TASK DIRECTIONS: Write out every line of the records below as a numbered list, skipping blank lines and leaving out the pictures.

(Collected data entries)
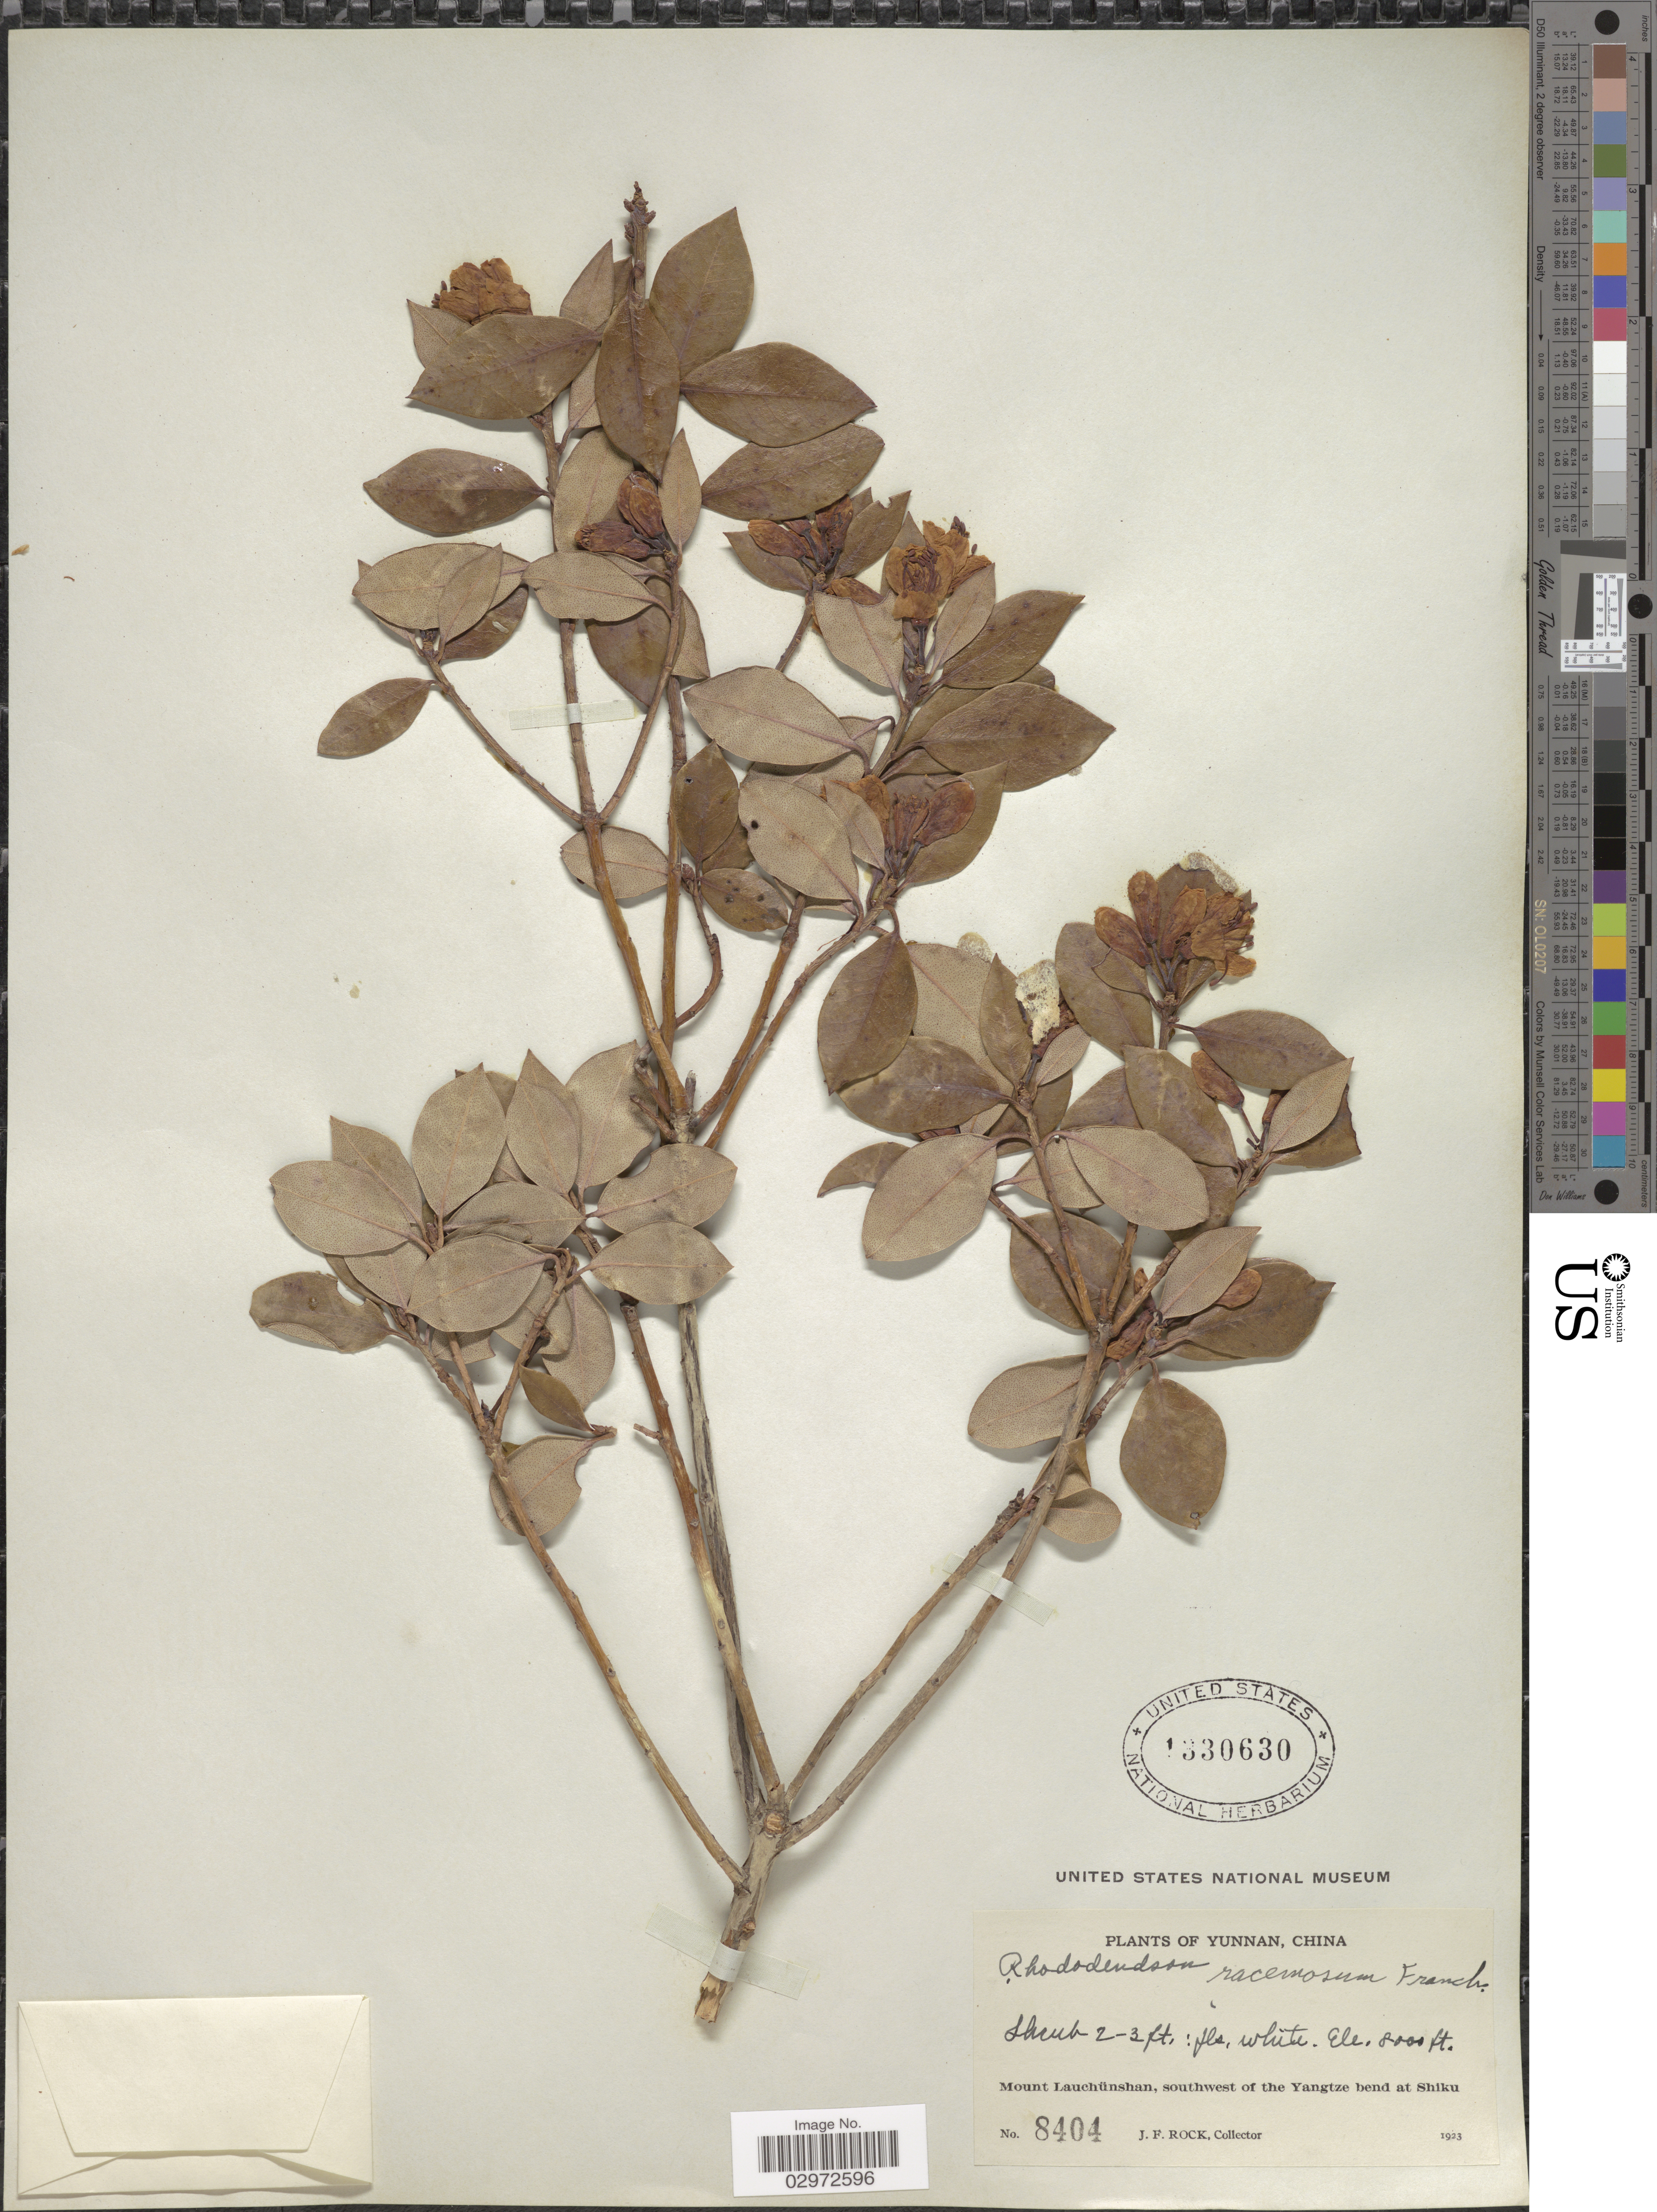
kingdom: Plantae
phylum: Tracheophyta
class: Magnoliopsida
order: Ericales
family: Ericaceae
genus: Rhododendron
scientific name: Rhododendron racemosum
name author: Franch.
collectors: J. Rock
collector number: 8404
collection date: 1923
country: China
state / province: Yunnan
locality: Mount Lauchünshan, southwest of the Yangtze bend at Shiku.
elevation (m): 2438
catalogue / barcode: US 1330630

ANSWER TO THE PROBLEM:
1. kingdom: Plantae
2. phylum: Tracheophyta
3. class: Magnoliopsida
4. order: Ericales
5. family: Ericaceae
6. genus: Rhododendron
7. scientific name: Rhododendron racemosum
8. name author: Franch.
9. collectors: J. Rock
10. collector number: 8404
11. collection date: 1923
12. country: China
13. state / province: Yunnan
14. locality: Mount Lauchünshan, southwest of the Yangtze bend at Shiku.
15. elevation (m): 2438
16. catalogue / barcode: US 1330630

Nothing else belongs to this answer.